COLUMBUS — A Franklin County Common Pleas judge has ruled that Akron, Barberton and Columbus can manage city-owned property along their water reservoirs.

In 2015, the Ohio legislature slipped a last-minute provision into the 2016-17 state budget to allow landowners whose properties border the city property near the reservoirs to mow grass and cut down trees and other vegetation on city property.

The cities jointly filed a lawsuit that halted the law from going into effect.

Franklin County Common Pleas Court Judge Michael J. Holbrook issued a 20-page summary judgment this week stating the law was unconstitutional under the home rule amendment, meaning cities have the right to maintain their public property when it’s not a statewide concern. The law also goes against the utility clause in the Ohio Constitution, the judge ruled, because it was “restricting and interfering with the cities’ ability to operate the drinking water utilities.”
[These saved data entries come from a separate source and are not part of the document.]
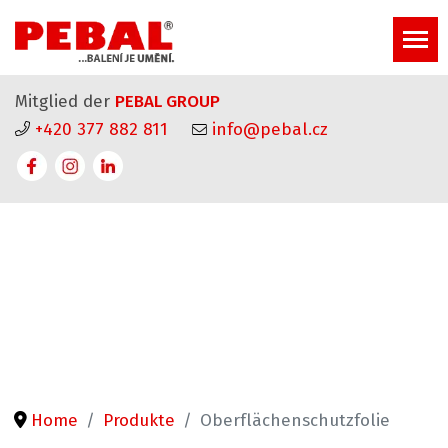
Mitglied der
PEBAL GROUP
+420 377 882 811
info@pebal.cz
Home
Produkte
Oberflächenschutzfolie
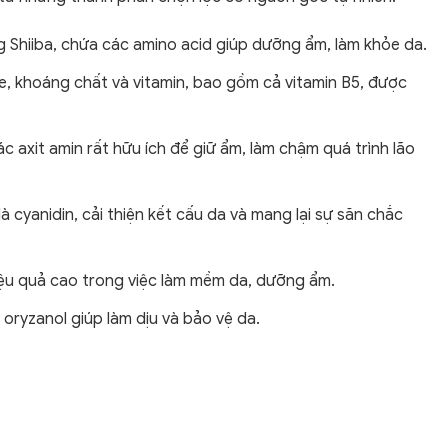
ng Shiiba, chứa các amino acid giúp dưỡng ẩm, làm khỏe da.
me, khoáng chất và vitamin, bao gồm cả vitamin B5, được
c axit amin rất hữu ích để giữ ẩm, làm chậm quá trình lão
là cyanidin, cải thiện kết cấu da và mang lại sự săn chắc
ó hiệu quả cao trong việc làm mềm da, dưỡng ẩm.
 và oryzanol giúp làm dịu và bảo vệ da.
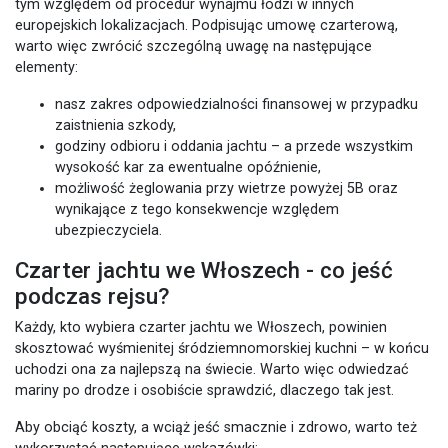
tym względem od procedur wynajmu łodzi w innych
europejskich lokalizacjach. Podpisując umowę czarterową,
warto więc zwrócić szczególną uwagę na następujące
elementy:
nasz zakres odpowiedzialności finansowej w przypadku
zaistnienia szkody,
godziny odbioru i oddania jachtu – a przede wszystkim
wysokość kar za ewentualne opóźnienie,
możliwość żeglowania przy wietrze powyżej 5B oraz
wynikające z tego konsekwencje względem
ubezpieczyciela.
Czarter jachtu we Włoszech - co jeść
podczas rejsu?
Każdy, kto wybiera czarter jachtu we Włoszech, powinien
skosztować wyśmienitej śródziemnomorskiej kuchni – w końcu
uchodzi ona za najlepszą na świecie. Warto więc odwiedzać
mariny po drodze i osobiście sprawdzić, dlaczego tak jest.
Aby obciąć koszty, a wciąż jeść smacznie i zdrowo, warto też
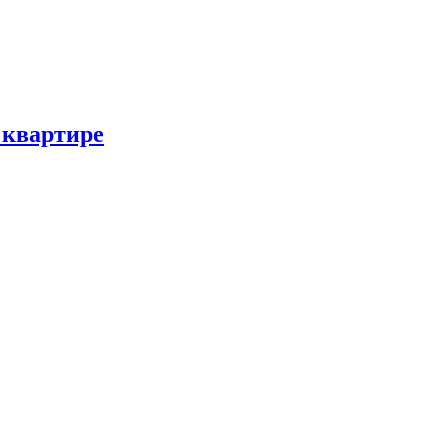
 квартире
Akron operates four reservoirs: Lake Rockwell that holds 2.3 billion gallons; LaDue that holds 6 billion gallons; East Branch that holds 1.5 billion gallons; and Mogadore that is used for recreation and not drinking water.
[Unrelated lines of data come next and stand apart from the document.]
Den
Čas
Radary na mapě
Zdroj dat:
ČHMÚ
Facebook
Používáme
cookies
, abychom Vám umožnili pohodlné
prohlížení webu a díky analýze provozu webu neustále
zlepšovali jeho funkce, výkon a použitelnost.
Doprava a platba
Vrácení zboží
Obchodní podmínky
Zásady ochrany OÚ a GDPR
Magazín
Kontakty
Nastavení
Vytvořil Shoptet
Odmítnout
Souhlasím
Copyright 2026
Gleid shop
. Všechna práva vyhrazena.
"This is a very important decision," Akron Director of Public Service John Moore said in a prepared statement. "If Akron and the other communities had not prevailed, neighboring property owners would have been permitted to access property that is currently off limits to the public and would have had the right to remove vegetation which is specifically in place to provide a natural vegetative buffer that provides important natural filtration for run off. The quality and security of Akron’s drinking water could potentially have been compromised had we not prevailed."

Barberton Mayor Bill Judge called the ruling "a big win." The Barberton Reservoir, located on Wolf Creek in Norton and Copley Township, holds up to 670 million gallons.

“In reality, this was always aimed at Columbus. We know that,” Westley Phillips, an assistant city attorney for the city of Columbus who worked on the case, said about the state legislation.

The thin strip of city-owned land that ranges from 5 to 250 feet serves as a buffer to keep contaminants from going into its three reservoirs. In the past, Columbus has had issues with nitrates entering the water supply and has had to spend more money to treat the water to fight harmful algae blooms.

Some landowners adjacent to Columbus reservoirs wanted to access the city’s land to install docks or to create a waterfront view. The law would prevent cities from taking any action against the private landowners if they make changes to the city's property, the judge ruled.

“The only interests being promoted are those of the relatively few individuals owning land adjacent to the buffer area of the Cities’ drinking water reservoirs,” Holbrook wrote. “Neither the public health, safety, morals, nor welfare are advanced by these individuals’ ability to create access paths or view corridors, or to otherwise beautify the buffers.”

In Columbus, the issue affects about 900 private property owners along the three reservoirs — Griggs, Hoover and O’Shaughnessy — that provide drinking water for 1.2 million people.

The drinking water is "what it’s always been about,” Phillips said. “This is a big deal and they need someone to stand up and fight for them and that's what we tried to do in this case.”

It's unclear if the Ohio attorney general, the defendant in the lawsuit, plans to appeal. A spokesman for Attorney General Dave Yost's office said attorneys will be reviewing the decision.

Columbus is in the process of overhauling its land stewardship program, which allows property owners to work with the city to maintain a small section of city property that provides homeowners access to the water.